- Records for the task -
------------------------------

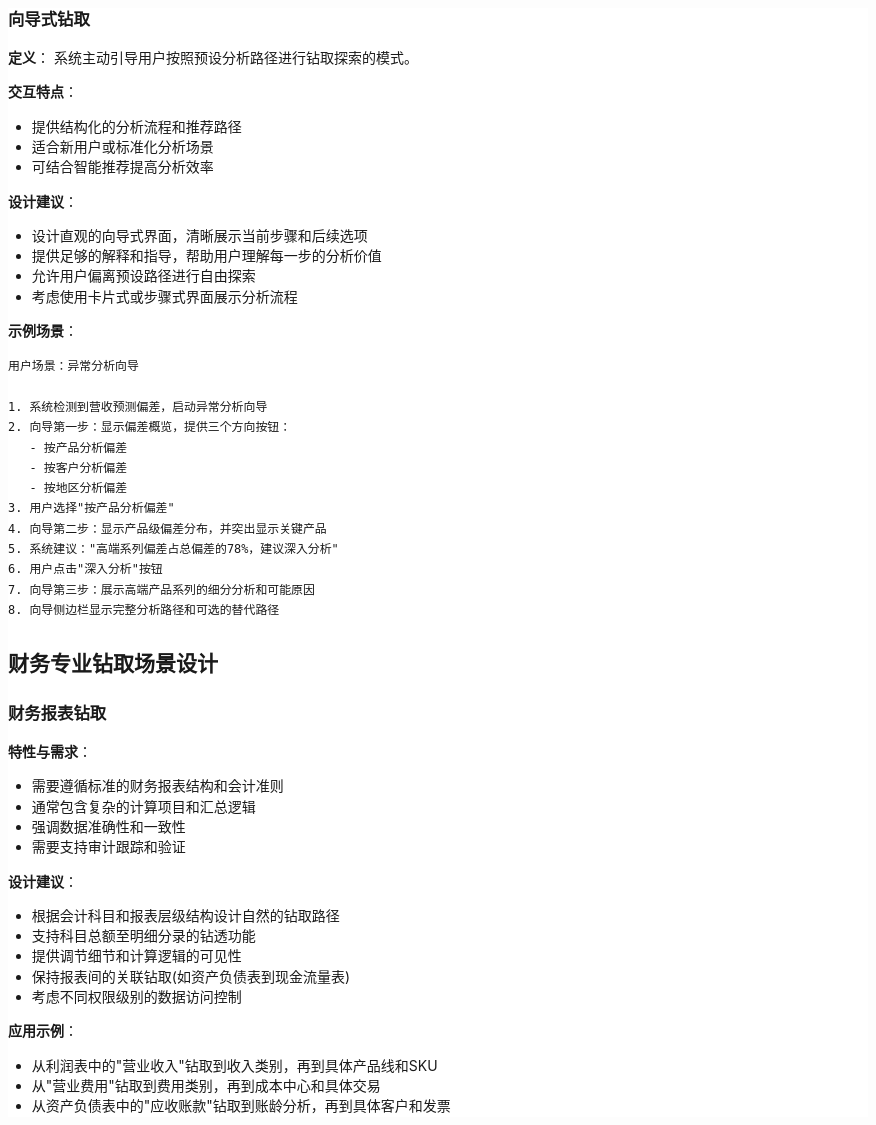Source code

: ### 向导式钻取

**定义**：
系统主动引导用户按照预设分析路径进行钻取探索的模式。

**交互特点**：
- 提供结构化的分析流程和推荐路径
- 适合新用户或标准化分析场景
- 可结合智能推荐提高分析效率

**设计建议**：
- 设计直观的向导式界面，清晰展示当前步骤和后续选项
- 提供足够的解释和指导，帮助用户理解每一步的分析价值
- 允许用户偏离预设路径进行自由探索
- 考虑使用卡片式或步骤式界面展示分析流程

**示例场景**：
```
用户场景：异常分析向导

1. 系统检测到营收预测偏差，启动异常分析向导
2. 向导第一步：显示偏差概览，提供三个方向按钮：
   - 按产品分析偏差
   - 按客户分析偏差
   - 按地区分析偏差
3. 用户选择"按产品分析偏差"
4. 向导第二步：显示产品级偏差分布，并突出显示关键产品
5. 系统建议："高端系列偏差占总偏差的78%，建议深入分析"
6. 用户点击"深入分析"按钮
7. 向导第三步：展示高端产品系列的细分分析和可能原因
8. 向导侧边栏显示完整分析路径和可选的替代路径
```

## 财务专业钻取场景设计

### 财务报表钻取

**特性与需求**：
- 需要遵循标准的财务报表结构和会计准则
- 通常包含复杂的计算项目和汇总逻辑
- 强调数据准确性和一致性
- 需要支持审计跟踪和验证

**设计建议**：
- 根据会计科目和报表层级结构设计自然的钻取路径
- 支持科目总额至明细分录的钻透功能
- 提供调节细节和计算逻辑的可见性
- 保持报表间的关联钻取(如资产负债表到现金流量表)
- 考虑不同权限级别的数据访问控制

**应用示例**：
- 从利润表中的"营业收入"钻取到收入类别，再到具体产品线和SKU
- 从"营业费用"钻取到费用类别，再到成本中心和具体交易
- 从资产负债表中的"应收账款"钻取到账龄分析，再到具体客户和发票

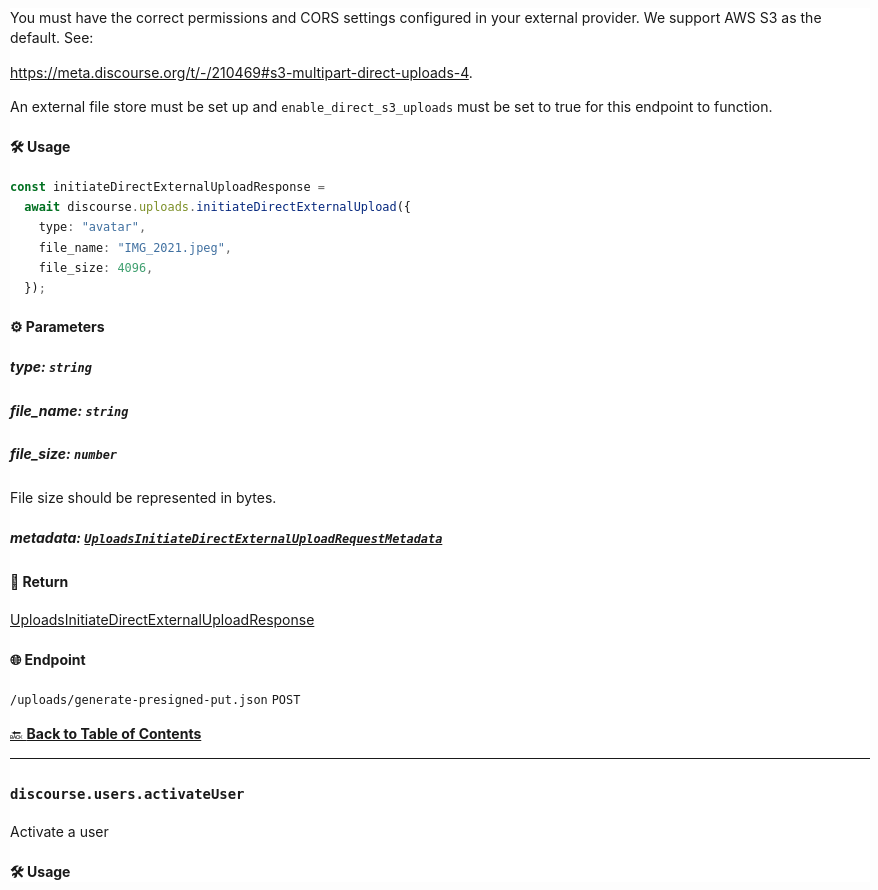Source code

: You must have the correct permissions and CORS settings configured in your
external provider. We support AWS S3 as the default. See:

https://meta.discourse.org/t/-/210469#s3-multipart-direct-uploads-4.

An external file store must be set up and `enable_direct_s3_uploads` must
be set to true for this endpoint to function.



#### 🛠️ Usage<a id="🛠️-usage"></a>

```typescript
const initiateDirectExternalUploadResponse =
  await discourse.uploads.initiateDirectExternalUpload({
    type: "avatar",
    file_name: "IMG_2021.jpeg",
    file_size: 4096,
  });
```

#### ⚙️ Parameters<a id="⚙️-parameters"></a>

##### type: `string`<a id="type-string"></a>

##### file_name: `string`<a id="file_name-string"></a>

##### file_size: `number`<a id="file_size-number"></a>

File size should be represented in bytes.

##### metadata: [`UploadsInitiateDirectExternalUploadRequestMetadata`](./models/uploads-initiate-direct-external-upload-request-metadata.ts)<a id="metadata-uploadsinitiatedirectexternaluploadrequestmetadatamodelsuploads-initiate-direct-external-upload-request-metadatats"></a>

#### 🔄 Return<a id="🔄-return"></a>

[UploadsInitiateDirectExternalUploadResponse](./models/uploads-initiate-direct-external-upload-response.ts)

#### 🌐 Endpoint<a id="🌐-endpoint"></a>

`/uploads/generate-presigned-put.json` `POST`

[🔙 **Back to Table of Contents**](#table-of-contents)

---


### `discourse.users.activateUser`<a id="discourseusersactivateuser"></a>

Activate a user

#### 🛠️ Usage<a id="🛠️-usage"></a>

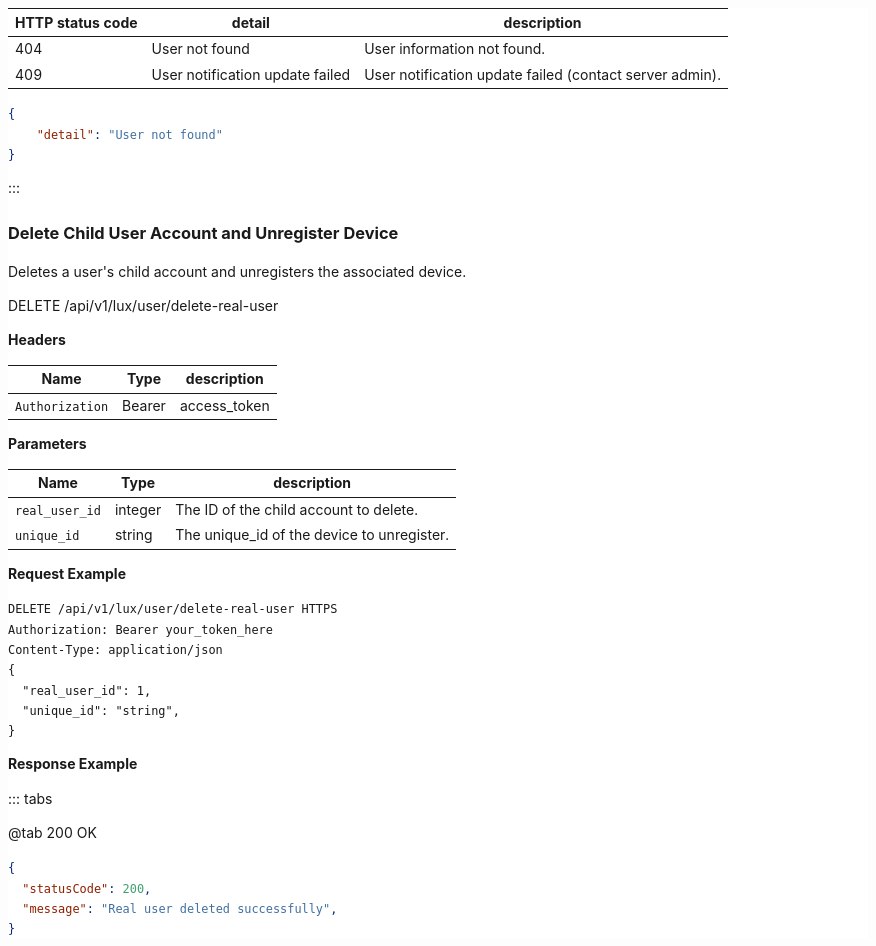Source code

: | HTTP status code | detail           | description             |
|------------------|------------------|-------------------------|
| 404              | User not found    | User information not found.|
| 409              | User notification update failed  | User notification update failed (contact server admin).    |

```json
{
    "detail": "User not found"
}
```
:::

### **Delete Child User Account and Unregister Device**

Deletes a user's child account and unregisters the associated device.

<div class="api-endpoint">
  <span class="api-method">DELETE</span>
  /api/v1/lux/user/delete-real-user
</div>

**Headers**

| Name | Type           | description             |
|------------------|------------------|-------------------------|
| `Authorization` <Badge type="danger" text="required" />| Bearer    | access_token|

**Parameters**

| Name | Type           | description             |
|------------------|------------------|-------------------------|
| `real_user_id` <Badge type="danger" text="required" />| integer| The ID of the child account to delete.|
| `unique_id` <Badge type="danger" text="required" />| string| The unique_id of the device to unregister.|

**Request Example**
```http
DELETE /api/v1/lux/user/delete-real-user HTTPS
Authorization: Bearer your_token_here
Content-Type: application/json
{
  "real_user_id": 1,
  "unique_id": "string",
}
```

**Response Example**

::: tabs

@tab <span class="ok-tab">200 OK</span>

```json
{
  "statusCode": 200,
  "message": "Real user deleted successfully",
}
```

------------------------------

- Directions for this task -
Exact lines only, please. Repeat everything from the top of the records through the line containing "An external file", both ends in and pictures out.

- Task answer -
Source code

: ### 向导式钻取

**定义**：
系统主动引导用户按照预设分析路径进行钻取探索的模式。

**交互特点**：
- 提供结构化的分析流程和推荐路径
- 适合新用户或标准化分析场景
- 可结合智能推荐提高分析效率

**设计建议**：
- 设计直观的向导式界面，清晰展示当前步骤和后续选项
- 提供足够的解释和指导，帮助用户理解每一步的分析价值
- 允许用户偏离预设路径进行自由探索
- 考虑使用卡片式或步骤式界面展示分析流程

**示例场景**：
```
用户场景：异常分析向导

1. 系统检测到营收预测偏差，启动异常分析向导
2. 向导第一步：显示偏差概览，提供三个方向按钮：
   - 按产品分析偏差
   - 按客户分析偏差
   - 按地区分析偏差
3. 用户选择"按产品分析偏差"
4. 向导第二步：显示产品级偏差分布，并突出显示关键产品
5. 系统建议："高端系列偏差占总偏差的78%，建议深入分析"
6. 用户点击"深入分析"按钮
7. 向导第三步：展示高端产品系列的细分分析和可能原因
8. 向导侧边栏显示完整分析路径和可选的替代路径
```

## 财务专业钻取场景设计

### 财务报表钻取

**特性与需求**：
- 需要遵循标准的财务报表结构和会计准则
- 通常包含复杂的计算项目和汇总逻辑
- 强调数据准确性和一致性
- 需要支持审计跟踪和验证

**设计建议**：
- 根据会计科目和报表层级结构设计自然的钻取路径
- 支持科目总额至明细分录的钻透功能
- 提供调节细节和计算逻辑的可见性
- 保持报表间的关联钻取(如资产负债表到现金流量表)
- 考虑不同权限级别的数据访问控制

**应用示例**：
- 从利润表中的"营业收入"钻取到收入类别，再到具体产品线和SKU
- 从"营业费用"钻取到费用类别，再到成本中心和具体交易
- 从资产负债表中的"应收账款"钻取到账龄分析，再到具体客户和发票

Source code

: You must have the correct permissions and CORS settings configured in your
external provider. We support AWS S3 as the default. See:

https://meta.discourse.org/t/-/210469#s3-multipart-direct-uploads-4.

An external file store must be set up and `enable_direct_s3_uploads` must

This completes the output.